The real question is whether this strategy will work in the AI era In general, Chinese companies are not good at working on their own to appropriate foreign technology. They prefer to enter into a manufacturing
or joint venture arrangement where they convince the foreign entity to teach them how to use the technology. See China Joint Ventures: Keeping Your Friends Close and Your IP Closer.
Then, later, they appropriate the technology and sell the cheaper product back into the same market. This is what Chinese companies did with high speed rail and with the Russian designed fighter jet and this is what they are trying to do it now with commercial aircraft. They will undoubtedly seek to do the same thing with AI and robotics.
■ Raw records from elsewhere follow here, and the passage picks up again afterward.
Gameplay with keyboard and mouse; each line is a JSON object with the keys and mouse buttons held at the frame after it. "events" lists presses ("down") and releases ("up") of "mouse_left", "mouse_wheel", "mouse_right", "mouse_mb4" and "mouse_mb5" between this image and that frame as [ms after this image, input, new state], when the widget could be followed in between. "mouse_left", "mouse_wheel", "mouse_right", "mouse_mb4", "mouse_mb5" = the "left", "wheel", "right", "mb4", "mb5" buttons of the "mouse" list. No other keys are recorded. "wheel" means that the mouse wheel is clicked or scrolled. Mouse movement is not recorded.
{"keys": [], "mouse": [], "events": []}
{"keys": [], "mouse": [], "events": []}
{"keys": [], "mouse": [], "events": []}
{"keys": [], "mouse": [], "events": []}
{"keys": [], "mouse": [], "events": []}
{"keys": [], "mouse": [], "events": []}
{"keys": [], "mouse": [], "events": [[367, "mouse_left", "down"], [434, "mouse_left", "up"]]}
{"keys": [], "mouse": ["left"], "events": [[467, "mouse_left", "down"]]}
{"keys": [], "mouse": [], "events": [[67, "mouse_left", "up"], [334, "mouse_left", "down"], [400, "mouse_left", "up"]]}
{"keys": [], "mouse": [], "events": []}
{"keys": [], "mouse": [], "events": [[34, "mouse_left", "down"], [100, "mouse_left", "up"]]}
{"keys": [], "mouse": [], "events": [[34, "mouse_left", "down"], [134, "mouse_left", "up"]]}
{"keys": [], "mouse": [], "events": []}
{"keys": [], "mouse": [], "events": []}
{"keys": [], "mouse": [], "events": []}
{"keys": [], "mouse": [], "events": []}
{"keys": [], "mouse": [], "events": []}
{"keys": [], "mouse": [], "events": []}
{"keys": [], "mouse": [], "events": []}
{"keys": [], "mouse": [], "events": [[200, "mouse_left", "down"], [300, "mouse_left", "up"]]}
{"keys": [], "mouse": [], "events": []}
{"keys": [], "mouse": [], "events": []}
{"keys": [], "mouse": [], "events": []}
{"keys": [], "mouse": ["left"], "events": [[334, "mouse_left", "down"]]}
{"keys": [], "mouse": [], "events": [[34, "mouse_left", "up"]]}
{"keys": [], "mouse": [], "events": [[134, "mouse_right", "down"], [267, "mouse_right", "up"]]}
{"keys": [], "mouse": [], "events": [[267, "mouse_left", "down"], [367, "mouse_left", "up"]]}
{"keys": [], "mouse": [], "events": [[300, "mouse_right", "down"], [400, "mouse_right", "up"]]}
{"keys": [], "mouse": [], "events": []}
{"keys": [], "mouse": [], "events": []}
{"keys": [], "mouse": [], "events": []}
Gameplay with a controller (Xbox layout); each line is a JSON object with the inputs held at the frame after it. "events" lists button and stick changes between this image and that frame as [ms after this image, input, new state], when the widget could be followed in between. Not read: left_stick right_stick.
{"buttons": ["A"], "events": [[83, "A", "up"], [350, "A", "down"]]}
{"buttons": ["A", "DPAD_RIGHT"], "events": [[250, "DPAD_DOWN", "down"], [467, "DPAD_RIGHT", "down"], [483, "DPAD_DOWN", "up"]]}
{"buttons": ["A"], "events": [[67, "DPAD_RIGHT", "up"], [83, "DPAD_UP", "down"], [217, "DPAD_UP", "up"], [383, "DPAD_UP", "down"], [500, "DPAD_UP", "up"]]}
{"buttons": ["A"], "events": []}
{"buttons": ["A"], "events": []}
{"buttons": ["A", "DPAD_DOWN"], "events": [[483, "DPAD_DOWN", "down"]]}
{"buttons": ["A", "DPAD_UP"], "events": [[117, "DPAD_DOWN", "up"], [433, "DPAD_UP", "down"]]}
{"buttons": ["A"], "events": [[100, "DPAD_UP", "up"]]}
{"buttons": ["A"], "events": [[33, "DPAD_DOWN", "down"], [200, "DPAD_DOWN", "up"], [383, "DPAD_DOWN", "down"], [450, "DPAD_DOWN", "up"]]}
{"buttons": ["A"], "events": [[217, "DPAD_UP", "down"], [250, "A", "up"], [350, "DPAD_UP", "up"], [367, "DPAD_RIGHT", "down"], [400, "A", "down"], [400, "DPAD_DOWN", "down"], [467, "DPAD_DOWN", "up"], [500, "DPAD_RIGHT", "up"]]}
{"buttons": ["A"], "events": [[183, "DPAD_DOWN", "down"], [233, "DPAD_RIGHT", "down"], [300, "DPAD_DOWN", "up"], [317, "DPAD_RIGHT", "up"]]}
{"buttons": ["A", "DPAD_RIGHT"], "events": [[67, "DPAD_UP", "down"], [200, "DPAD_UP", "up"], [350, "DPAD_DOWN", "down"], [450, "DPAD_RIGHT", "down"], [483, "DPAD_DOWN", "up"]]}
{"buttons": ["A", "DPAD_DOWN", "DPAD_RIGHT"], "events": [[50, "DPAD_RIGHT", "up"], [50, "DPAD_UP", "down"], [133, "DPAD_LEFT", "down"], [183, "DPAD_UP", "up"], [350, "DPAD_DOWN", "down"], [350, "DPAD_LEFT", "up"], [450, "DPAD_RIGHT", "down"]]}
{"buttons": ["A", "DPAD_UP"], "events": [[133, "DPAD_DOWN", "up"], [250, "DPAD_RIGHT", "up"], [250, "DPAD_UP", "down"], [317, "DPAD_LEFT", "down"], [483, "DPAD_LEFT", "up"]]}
See China-US Trade Wars and the IP Elephant in the Room.
Will China succeed it purloining AI IP? It depends on a couple of factors. First, if the technology is protected by patent and copyright and trade secrecy, then they cannot sell into the markets where those IP protections exist. This would mean that North America and the EU would be closed to them, at least during the period where the IP protections are in place. Second, can Chinese companies master the technology to point where they can really compete? Normally, the Chinese companies simply clone the product and then seek to compete solely on the basis of price. For some products, this works. For more sophisticated IoT, AI, “smart” products, the success rate of the Chinese companies has been low. How many U.S. consumers get excited about the purchase of a Lenovo computer or a Xiaomi cell phone? How many U.S. customers are interested in buying PRC knock offs of virtual reality headsets? Not many. Price is not the significant issue for these more technically sophisticated products. When Chinese companies cannot compete on price, they traditionally don’t know what to do. There are many programs in place in China focused on changing this “price is the only issue” mindset. So far, progress has been sporadic at best.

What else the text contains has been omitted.